Napak Tilas Leluhur ke Mangunranan (1): Lika-Liku Melacak Jalur Nasab



Saya lahir dan besar di Lampung. Sejak kecil Bapak sering bercerita bahwa Mbah saya ada di Kebumen, Jawa Tengah, di sebuah kampung bernama Mangunranan. 

Mbah Putri, Mbah Ngaliyah juga sering cerita tentang Mangunranan. 

Sejak itulah saya penasaran dengan Mangunranan.

Meski sejak 2001 saya sekolah di Semarang, tapi belum ada kesempatan untuk berkunjung ke Mangunranan.

Tahun 2009 saya pernah menyempatkan diri ke Mangunranan sebentar dan hanya bertemu Mbah Muhyidin. 

Tapi saat itu cuma bisa bertemu sangat sebentar, tak lebih dari 1 jam karena berburu dengan kegiatan lain. 

Tahun 2024 ini saya ingin kembali melacak leluhur di Mangunranan, Kebumen, Jawa Tengah. 

Tapi saya sudah lupa-lupa ingat. Sudah 15 tahun berselang.

Saya nekat saja. Pikir saya, mumpung masih bulan Sya'ban. Bisa sekalian nyadran ke makam. Mumpung saya di Jogja. Gas sajalah...

* * * 

Sabtu sore (09/03/24) saya menghubungi Mas Asep, kakak sepupu, yang tinggal di Jogja. 

Malamnya saya main ke rumah Mas Asep. Saya tanya apakah ada nomor telepon keluarga di Mangunranan yang bisa saya hubungi. Ternyata Mas Asep tidak punya. 

Tapi dari Mas Asep saya dapat informasi bahwa setiap tahun sekali ada khaul di Mangunranan atau di Banjar, Jawa Barat. 

Lokasinya bergantian setiap tahun. Tapi beberapa tahun ini acara ini mandeg. 

Ahad pagi saya telpon Pakdhe Zuhri, ayah dari Mas Asep untuk mencari tahu apakah ada nomor telepon keluarga di Mangunranan. ternyata tidak ada. 

Saya kemudian minta nama-nama sesepuh yang ada di Mangunranan.

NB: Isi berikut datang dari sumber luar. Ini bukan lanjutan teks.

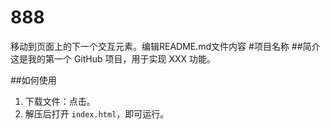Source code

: # 888
移动到页面上的下一个交互元素。编辑README.md文件内容
#项目名称
##简介
这是我的第一个 GitHub 项目，用于实现 XXX 功能。

##如何使用
1. 下载文件：点击。
2. 解压后打开 `index.html`，即可运行。

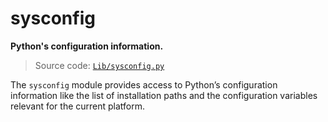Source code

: # sysconfig

**Python's configuration information.**

> Source code: [`Lib/sysconfig.py`](https://github.com/python/cpython/tree/3.11/Lib/sysconfig.py)

The `sysconfig` module provides access to Python’s configuration information like the list of installation paths and the configuration variables relevant for the current platform.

Diberikanlah nama Mbah Munawir, Mbah Sengud, dan Mbah Muhyidin. 

Selepas sarapan yang agak kesiangan, saya meluncur dari Krapyak ke Barat. Sengaja saya lewat jalur pansela Deandles agar lebih nyaman untuk bermotor. 

Sampai di perbatasan Purworejo-Kebumen saya mendapati banyak kios yang menjual jambu kristal. Saya beli 3 kg untuk oleh-oleh Mbah. 

Pukul 13.30 saya sampai di Balai Desa Mangunranan, tempat yang paling mudah dijujug. Saya mampir ke Masjid di timur Balai Desa. 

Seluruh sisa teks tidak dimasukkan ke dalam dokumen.